== Provided material

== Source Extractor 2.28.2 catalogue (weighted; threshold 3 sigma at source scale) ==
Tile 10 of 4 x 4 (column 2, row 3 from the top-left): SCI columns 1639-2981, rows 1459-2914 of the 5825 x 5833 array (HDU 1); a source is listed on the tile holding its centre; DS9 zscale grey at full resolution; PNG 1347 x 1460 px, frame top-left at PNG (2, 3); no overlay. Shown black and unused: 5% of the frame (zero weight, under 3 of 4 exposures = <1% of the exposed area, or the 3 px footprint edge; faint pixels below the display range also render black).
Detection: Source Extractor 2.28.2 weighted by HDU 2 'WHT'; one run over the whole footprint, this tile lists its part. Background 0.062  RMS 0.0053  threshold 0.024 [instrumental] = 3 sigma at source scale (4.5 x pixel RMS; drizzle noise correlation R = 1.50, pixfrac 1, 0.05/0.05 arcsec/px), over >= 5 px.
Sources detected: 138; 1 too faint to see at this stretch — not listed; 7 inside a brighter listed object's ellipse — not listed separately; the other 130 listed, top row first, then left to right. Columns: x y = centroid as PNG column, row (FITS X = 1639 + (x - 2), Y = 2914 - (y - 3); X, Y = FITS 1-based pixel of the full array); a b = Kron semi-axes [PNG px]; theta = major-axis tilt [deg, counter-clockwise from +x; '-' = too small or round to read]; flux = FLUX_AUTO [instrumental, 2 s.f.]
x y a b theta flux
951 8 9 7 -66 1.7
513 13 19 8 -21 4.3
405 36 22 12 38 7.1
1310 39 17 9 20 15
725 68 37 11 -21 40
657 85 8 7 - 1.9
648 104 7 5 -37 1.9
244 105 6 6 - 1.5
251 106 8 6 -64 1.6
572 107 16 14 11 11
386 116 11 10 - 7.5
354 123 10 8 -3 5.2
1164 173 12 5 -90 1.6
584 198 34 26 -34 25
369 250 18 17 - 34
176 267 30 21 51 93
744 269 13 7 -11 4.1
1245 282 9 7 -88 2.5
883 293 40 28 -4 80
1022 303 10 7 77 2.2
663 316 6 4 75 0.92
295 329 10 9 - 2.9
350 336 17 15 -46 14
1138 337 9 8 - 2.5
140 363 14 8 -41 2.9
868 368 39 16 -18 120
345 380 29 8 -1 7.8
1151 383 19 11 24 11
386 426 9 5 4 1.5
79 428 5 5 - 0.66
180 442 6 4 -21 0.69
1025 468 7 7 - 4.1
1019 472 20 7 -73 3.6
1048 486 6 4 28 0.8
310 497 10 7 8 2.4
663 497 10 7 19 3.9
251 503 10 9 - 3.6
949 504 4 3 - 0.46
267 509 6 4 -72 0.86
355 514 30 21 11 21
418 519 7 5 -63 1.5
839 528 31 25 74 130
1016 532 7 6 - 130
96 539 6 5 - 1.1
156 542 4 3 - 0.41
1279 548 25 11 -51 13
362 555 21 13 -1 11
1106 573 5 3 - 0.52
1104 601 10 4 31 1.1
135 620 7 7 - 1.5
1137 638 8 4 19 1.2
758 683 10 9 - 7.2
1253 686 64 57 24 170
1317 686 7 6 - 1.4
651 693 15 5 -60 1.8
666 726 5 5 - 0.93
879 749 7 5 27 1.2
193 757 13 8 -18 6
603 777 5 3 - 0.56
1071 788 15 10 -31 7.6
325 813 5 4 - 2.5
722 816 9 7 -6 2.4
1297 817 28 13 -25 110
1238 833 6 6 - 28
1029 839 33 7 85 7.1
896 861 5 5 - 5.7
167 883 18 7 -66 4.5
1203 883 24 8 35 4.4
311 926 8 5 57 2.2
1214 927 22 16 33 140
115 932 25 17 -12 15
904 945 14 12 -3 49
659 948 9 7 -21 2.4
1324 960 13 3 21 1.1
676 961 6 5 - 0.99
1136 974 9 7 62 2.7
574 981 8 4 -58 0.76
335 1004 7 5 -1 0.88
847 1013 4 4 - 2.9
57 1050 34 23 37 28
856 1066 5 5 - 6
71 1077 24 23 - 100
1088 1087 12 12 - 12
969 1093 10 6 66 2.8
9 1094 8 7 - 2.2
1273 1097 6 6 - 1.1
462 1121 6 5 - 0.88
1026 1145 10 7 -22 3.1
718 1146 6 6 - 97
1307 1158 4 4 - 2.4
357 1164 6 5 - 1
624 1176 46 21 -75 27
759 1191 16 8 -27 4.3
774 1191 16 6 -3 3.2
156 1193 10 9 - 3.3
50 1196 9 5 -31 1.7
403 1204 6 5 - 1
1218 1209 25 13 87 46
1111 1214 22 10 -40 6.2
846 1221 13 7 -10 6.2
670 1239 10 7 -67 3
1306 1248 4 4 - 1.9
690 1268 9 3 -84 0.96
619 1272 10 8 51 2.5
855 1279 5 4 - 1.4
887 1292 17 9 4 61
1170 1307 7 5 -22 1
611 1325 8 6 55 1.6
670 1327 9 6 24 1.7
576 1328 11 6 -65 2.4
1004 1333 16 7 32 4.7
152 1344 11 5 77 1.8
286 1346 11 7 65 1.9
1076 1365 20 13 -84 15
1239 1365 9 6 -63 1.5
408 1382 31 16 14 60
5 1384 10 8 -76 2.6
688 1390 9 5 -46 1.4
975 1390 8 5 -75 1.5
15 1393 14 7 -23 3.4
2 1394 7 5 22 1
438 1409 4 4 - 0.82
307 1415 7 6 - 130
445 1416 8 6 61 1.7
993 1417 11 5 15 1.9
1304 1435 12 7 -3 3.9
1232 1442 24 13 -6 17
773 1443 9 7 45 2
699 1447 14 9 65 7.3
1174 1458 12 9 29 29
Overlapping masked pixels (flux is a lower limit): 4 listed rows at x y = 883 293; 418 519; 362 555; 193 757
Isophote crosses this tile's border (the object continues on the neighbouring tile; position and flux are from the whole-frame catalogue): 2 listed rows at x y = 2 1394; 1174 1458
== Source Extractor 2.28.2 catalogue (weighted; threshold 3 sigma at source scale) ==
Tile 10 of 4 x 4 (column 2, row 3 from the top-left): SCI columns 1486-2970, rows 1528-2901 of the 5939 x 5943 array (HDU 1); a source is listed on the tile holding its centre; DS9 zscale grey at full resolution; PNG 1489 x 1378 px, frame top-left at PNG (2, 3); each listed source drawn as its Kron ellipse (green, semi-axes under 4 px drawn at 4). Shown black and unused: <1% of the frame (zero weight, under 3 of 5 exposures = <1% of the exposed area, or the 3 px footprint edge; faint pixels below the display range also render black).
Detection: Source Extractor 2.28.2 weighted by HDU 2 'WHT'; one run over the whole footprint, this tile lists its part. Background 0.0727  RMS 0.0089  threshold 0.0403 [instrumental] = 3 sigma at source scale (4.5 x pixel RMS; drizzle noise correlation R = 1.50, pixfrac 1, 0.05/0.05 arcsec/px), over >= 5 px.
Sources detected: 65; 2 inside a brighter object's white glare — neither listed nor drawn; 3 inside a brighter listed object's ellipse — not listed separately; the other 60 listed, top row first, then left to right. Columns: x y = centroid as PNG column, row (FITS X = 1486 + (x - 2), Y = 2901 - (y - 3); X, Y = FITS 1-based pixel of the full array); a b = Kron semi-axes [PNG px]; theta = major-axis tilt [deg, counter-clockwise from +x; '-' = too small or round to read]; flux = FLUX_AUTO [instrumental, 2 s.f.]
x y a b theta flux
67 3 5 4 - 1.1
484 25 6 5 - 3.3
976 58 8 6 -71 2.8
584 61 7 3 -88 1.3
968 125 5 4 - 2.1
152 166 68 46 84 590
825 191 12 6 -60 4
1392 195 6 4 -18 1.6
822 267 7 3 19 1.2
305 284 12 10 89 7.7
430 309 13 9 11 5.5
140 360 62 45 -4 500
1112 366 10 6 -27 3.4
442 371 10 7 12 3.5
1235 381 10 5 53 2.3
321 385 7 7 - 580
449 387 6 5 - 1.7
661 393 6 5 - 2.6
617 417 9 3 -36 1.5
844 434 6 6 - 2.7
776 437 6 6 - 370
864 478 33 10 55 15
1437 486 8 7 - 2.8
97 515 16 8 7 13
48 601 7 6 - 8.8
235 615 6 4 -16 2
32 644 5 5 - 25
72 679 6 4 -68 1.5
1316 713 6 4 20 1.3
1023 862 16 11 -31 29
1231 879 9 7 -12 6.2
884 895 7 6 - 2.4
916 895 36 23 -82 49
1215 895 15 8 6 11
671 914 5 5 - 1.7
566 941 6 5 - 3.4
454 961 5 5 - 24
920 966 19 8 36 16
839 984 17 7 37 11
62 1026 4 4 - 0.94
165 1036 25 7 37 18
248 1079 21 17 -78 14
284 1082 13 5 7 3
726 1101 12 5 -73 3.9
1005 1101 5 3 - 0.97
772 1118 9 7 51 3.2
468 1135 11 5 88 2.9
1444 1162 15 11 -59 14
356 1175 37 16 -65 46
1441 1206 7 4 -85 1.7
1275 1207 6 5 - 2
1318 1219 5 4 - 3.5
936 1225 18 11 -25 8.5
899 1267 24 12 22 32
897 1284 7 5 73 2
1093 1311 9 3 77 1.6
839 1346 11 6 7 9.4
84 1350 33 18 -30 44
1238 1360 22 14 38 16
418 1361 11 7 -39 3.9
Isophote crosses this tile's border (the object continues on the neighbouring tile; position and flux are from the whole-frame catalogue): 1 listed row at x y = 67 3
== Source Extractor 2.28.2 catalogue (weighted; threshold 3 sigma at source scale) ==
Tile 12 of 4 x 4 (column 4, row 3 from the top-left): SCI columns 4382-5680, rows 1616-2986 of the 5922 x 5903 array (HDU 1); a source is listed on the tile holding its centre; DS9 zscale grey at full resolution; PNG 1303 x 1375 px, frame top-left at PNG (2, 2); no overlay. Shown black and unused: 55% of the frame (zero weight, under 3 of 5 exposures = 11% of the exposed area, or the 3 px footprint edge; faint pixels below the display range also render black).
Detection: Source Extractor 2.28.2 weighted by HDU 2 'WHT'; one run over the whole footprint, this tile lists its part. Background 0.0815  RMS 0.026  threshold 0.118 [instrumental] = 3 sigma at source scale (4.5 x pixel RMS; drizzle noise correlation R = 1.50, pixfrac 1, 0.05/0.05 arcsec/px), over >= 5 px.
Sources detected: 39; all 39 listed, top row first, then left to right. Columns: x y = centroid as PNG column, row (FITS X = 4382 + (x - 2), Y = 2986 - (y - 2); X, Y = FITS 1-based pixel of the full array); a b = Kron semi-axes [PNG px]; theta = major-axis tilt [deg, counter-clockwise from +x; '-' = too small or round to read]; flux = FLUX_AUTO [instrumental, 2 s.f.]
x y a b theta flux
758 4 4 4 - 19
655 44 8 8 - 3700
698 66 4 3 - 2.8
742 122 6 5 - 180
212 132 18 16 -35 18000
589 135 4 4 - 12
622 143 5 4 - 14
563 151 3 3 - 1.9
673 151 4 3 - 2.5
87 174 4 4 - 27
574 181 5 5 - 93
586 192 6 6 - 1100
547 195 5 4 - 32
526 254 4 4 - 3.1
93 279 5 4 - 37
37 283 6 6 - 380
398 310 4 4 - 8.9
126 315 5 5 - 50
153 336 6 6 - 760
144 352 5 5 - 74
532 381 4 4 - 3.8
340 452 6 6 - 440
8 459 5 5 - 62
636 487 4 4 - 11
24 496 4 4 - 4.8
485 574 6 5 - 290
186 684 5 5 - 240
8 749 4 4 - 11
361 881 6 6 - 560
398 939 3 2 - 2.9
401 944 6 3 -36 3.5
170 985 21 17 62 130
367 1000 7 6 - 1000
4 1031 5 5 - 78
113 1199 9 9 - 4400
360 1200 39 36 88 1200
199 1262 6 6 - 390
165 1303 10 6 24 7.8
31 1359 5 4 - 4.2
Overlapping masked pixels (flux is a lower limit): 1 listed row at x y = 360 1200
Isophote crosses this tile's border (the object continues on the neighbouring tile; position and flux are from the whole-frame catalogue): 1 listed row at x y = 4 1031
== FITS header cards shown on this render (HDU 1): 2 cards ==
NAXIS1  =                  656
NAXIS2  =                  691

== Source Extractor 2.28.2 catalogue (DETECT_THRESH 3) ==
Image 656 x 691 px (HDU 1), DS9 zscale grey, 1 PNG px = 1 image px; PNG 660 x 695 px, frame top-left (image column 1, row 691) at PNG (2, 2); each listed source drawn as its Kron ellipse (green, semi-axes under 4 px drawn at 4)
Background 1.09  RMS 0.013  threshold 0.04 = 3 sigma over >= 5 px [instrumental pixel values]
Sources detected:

====

# Do this
Convert the listing from its first line through the line containing "1048 486 6 4 28 0.8", inclusive, into a JSON list of strings with one string per line, omitting blank lines.

# Task result
[
  "== Source Extractor 2.28.2 catalogue (weighted; threshold 3 sigma at source scale) ==",
  "Tile 10 of 4 x 4 (column 2, row 3 from the top-left): SCI columns 1639-2981, rows 1459-2914 of the 5825 x 5833 array (HDU 1); a source is listed on the tile holding its centre; DS9 zscale grey at full resolution; PNG 1347 x 1460 px, frame top-left at PNG (2, 3); no overlay. Shown black and unused: 5% of the frame (zero weight, under 3 of 4 exposures = <1% of the exposed area, or the 3 px footprint edge; faint pixels below the display range also render black).",
  "Detection: Source Extractor 2.28.2 weighted by HDU 2 'WHT'; one run over the whole footprint, this tile lists its part. Background 0.062  RMS 0.0053  threshold 0.024 [instrumental] = 3 sigma at source scale (4.5 x pixel RMS; drizzle noise correlation R = 1.50, pixfrac 1, 0.05/0.05 arcsec/px), over >= 5 px.",
  "Sources detected: 138; 1 too faint to see at this stretch — not listed; 7 inside a brighter listed object's ellipse — not listed separately; the other 130 listed, top row first, then left to right. Columns: x y = centroid as PNG column, row (FITS X = 1639 + (x - 2), Y = 2914 - (y - 3); X, Y = FITS 1-based pixel of the full array); a b = Kron semi-axes [PNG px]; theta = major-axis tilt [deg, counter-clockwise from +x; '-' = too small or round to read]; flux = FLUX_AUTO [instrumental, 2 s.f.]",
  "x y a b theta flux",
  "951 8 9 7 -66 1.7",
  "513 13 19 8 -21 4.3",
  "405 36 22 12 38 7.1",
  "1310 39 17 9 20 15",
  "725 68 37 11 -21 40",
  "657 85 8 7 - 1.9",
  "648 104 7 5 -37 1.9",
  "244 105 6 6 - 1.5",
  "251 106 8 6 -64 1.6",
  "572 107 16 14 11 11",
  "386 116 11 10 - 7.5",
  "354 123 10 8 -3 5.2",
  "1164 173 12 5 -90 1.6",
  "584 198 34 26 -34 25",
  "369 250 18 17 - 34",
  "176 267 30 21 51 93",
  "744 269 13 7 -11 4.1",
  "1245 282 9 7 -88 2.5",
  "883 293 40 28 -4 80",
  "1022 303 10 7 77 2.2",
  "663 316 6 4 75 0.92",
  "295 329 10 9 - 2.9",
  "350 336 17 15 -46 14",
  "1138 337 9 8 - 2.5",
  "140 363 14 8 -41 2.9",
  "868 368 39 16 -18 120",
  "345 380 29 8 -1 7.8",
  "1151 383 19 11 24 11",
  "386 426 9 5 4 1.5",
  "79 428 5 5 - 0.66",
  "180 442 6 4 -21 0.69",
  "1025 468 7 7 - 4.1",
  "1019 472 20 7 -73 3.6",
  "1048 486 6 4 28 0.8"
]